Wherever pictures appear in the listing below, leave them out, and copy exactly, and only, everything from the line with "right elbow: (660, 610)" down to the line with "left hip: (27, 252)".

::::

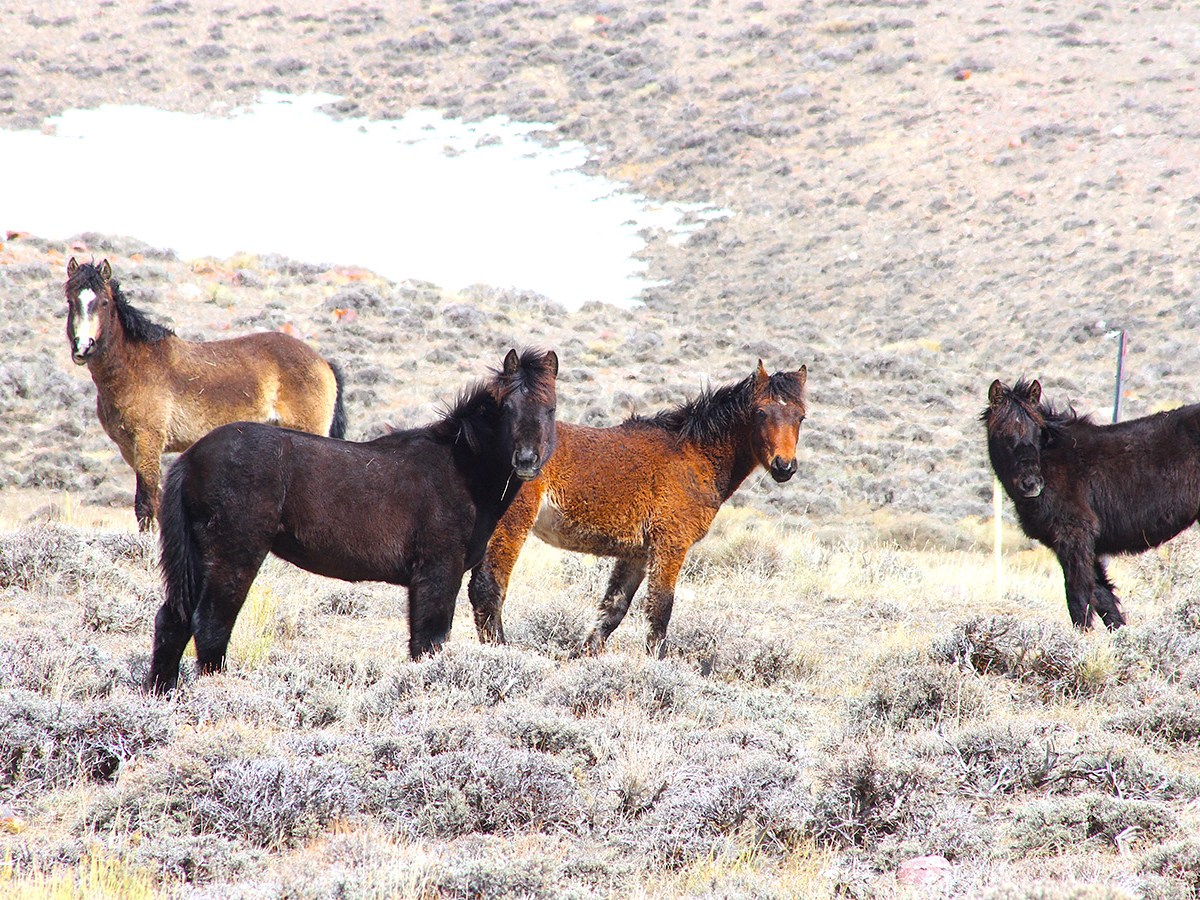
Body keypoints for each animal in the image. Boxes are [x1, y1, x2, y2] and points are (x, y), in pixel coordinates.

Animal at [65, 258, 347, 530]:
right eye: (70, 300)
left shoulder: (147, 442)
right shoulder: (129, 449)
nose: (83, 347)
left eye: (103, 302)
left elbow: (146, 504)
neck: (135, 365)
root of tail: (323, 362)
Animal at [144, 348, 559, 693]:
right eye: (507, 408)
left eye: (551, 408)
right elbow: (430, 642)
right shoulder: (438, 573)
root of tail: (191, 457)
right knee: (211, 624)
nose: (526, 460)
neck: (458, 468)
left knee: (172, 621)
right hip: (234, 557)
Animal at [468, 360, 807, 656]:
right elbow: (660, 610)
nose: (784, 466)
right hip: (512, 525)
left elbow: (613, 609)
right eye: (760, 412)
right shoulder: (670, 545)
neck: (694, 455)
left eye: (801, 416)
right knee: (488, 588)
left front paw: (584, 657)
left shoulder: (636, 554)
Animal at [984, 378, 1200, 631]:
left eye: (1038, 431)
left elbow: (1078, 596)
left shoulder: (1074, 536)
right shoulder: (1083, 545)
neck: (1052, 462)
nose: (1032, 484)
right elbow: (1104, 599)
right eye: (1002, 432)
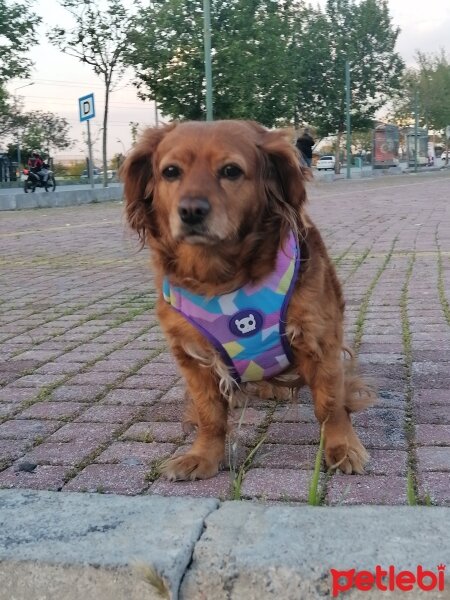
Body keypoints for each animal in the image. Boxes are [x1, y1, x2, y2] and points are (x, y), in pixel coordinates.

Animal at [121, 119, 374, 480]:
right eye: (170, 171)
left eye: (231, 170)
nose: (191, 211)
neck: (223, 279)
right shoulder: (192, 355)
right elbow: (209, 414)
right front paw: (203, 456)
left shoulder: (319, 339)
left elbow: (329, 404)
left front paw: (342, 448)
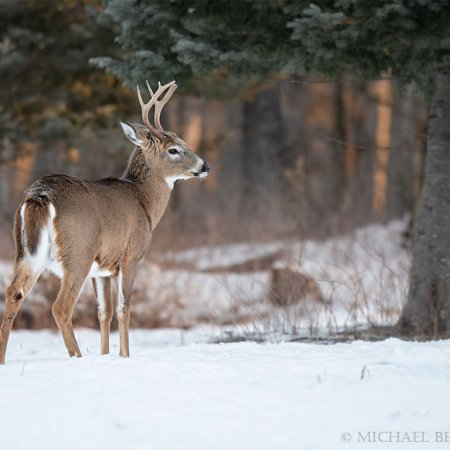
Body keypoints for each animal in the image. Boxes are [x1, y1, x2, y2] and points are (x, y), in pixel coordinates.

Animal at [0, 80, 210, 362]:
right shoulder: (131, 255)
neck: (144, 201)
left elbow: (104, 312)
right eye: (174, 150)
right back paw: (76, 356)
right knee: (61, 307)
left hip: (27, 252)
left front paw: (105, 356)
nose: (205, 166)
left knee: (14, 293)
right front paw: (125, 356)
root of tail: (40, 195)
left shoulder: (102, 269)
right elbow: (123, 308)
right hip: (78, 252)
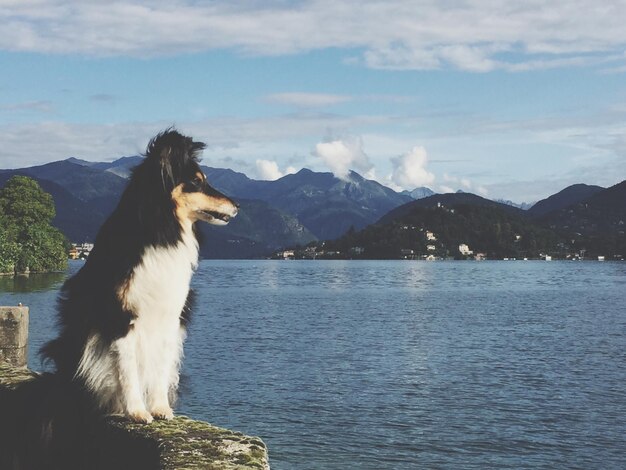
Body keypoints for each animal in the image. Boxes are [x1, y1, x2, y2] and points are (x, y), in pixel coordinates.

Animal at [41, 130, 236, 424]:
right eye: (196, 182)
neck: (162, 232)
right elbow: (128, 369)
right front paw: (136, 411)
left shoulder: (169, 316)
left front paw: (160, 408)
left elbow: (159, 368)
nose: (237, 206)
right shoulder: (120, 316)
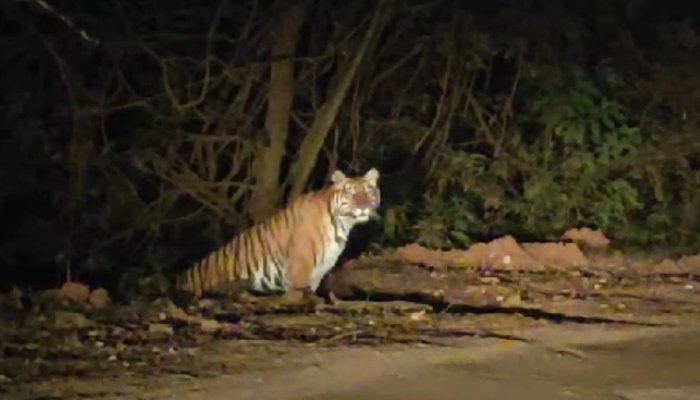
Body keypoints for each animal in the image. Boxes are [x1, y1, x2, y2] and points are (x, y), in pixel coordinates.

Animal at [175, 167, 382, 302]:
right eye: (351, 193)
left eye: (369, 190)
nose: (364, 206)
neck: (342, 224)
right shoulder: (300, 268)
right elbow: (296, 296)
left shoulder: (318, 273)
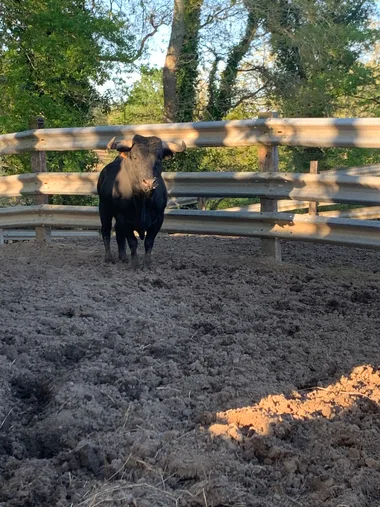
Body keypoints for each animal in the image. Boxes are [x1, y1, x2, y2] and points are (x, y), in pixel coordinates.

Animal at [97, 135, 185, 270]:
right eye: (135, 157)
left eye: (159, 157)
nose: (149, 182)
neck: (143, 200)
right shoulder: (124, 219)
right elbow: (133, 242)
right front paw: (135, 264)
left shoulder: (158, 219)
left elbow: (149, 242)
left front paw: (147, 264)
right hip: (104, 208)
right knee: (106, 230)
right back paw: (109, 258)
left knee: (118, 232)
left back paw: (123, 257)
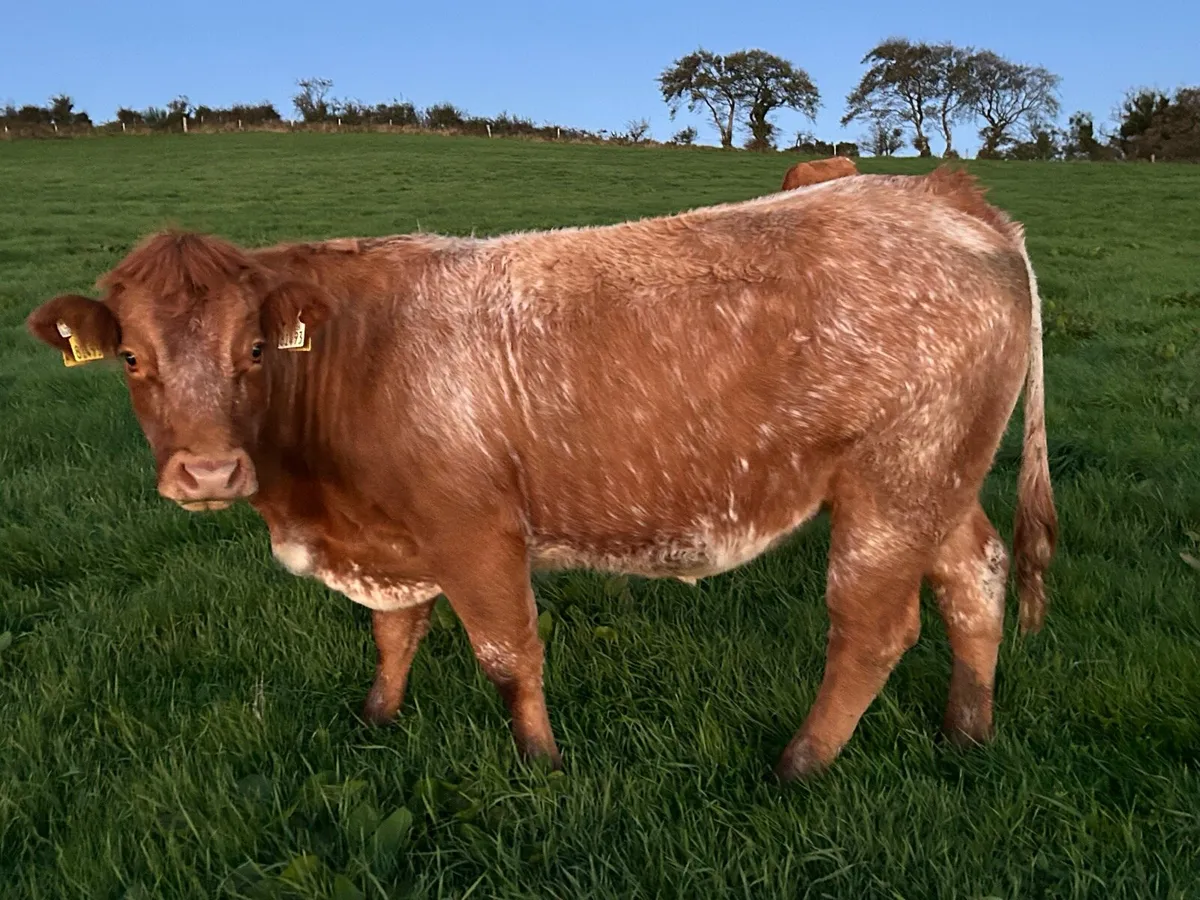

::::

• _Result below_:
right elbow: (660, 610)
nose: (784, 466)
right hip: (512, 525)
left elbow: (613, 609)
right eye: (760, 412)
right shoulder: (670, 545)
neck: (694, 455)
left eye: (801, 416)
right knee: (488, 588)
left front paw: (584, 657)
left shoulder: (636, 554)
Animal at [984, 378, 1200, 631]:
left eye: (1038, 431)
left elbow: (1078, 596)
left shoulder: (1074, 536)
right shoulder: (1083, 545)
neck: (1052, 462)
nose: (1032, 484)
right elbow: (1104, 599)
right eye: (1002, 432)
Body keypoints for each animal in the image. Boxes are [x1, y1, x2, y2] and points are (x, y), in pixel coordinates.

Animal at [121, 119, 374, 480]:
right eye: (170, 171)
left eye: (231, 170)
nose: (191, 211)
neck: (223, 279)
right shoulder: (192, 355)
right elbow: (209, 414)
right front paw: (203, 456)
left shoulder: (319, 339)
left elbow: (329, 404)
left front paw: (342, 448)
Body keypoints for each animal in the image. Boxes are [x1, y1, x2, y2] and points are (x, y), in pixel coordinates.

Animal at [0, 80, 210, 362]:
right shoulder: (131, 255)
neck: (144, 201)
left elbow: (104, 312)
right eye: (174, 150)
right back paw: (76, 356)
right knee: (61, 307)
left hip: (27, 252)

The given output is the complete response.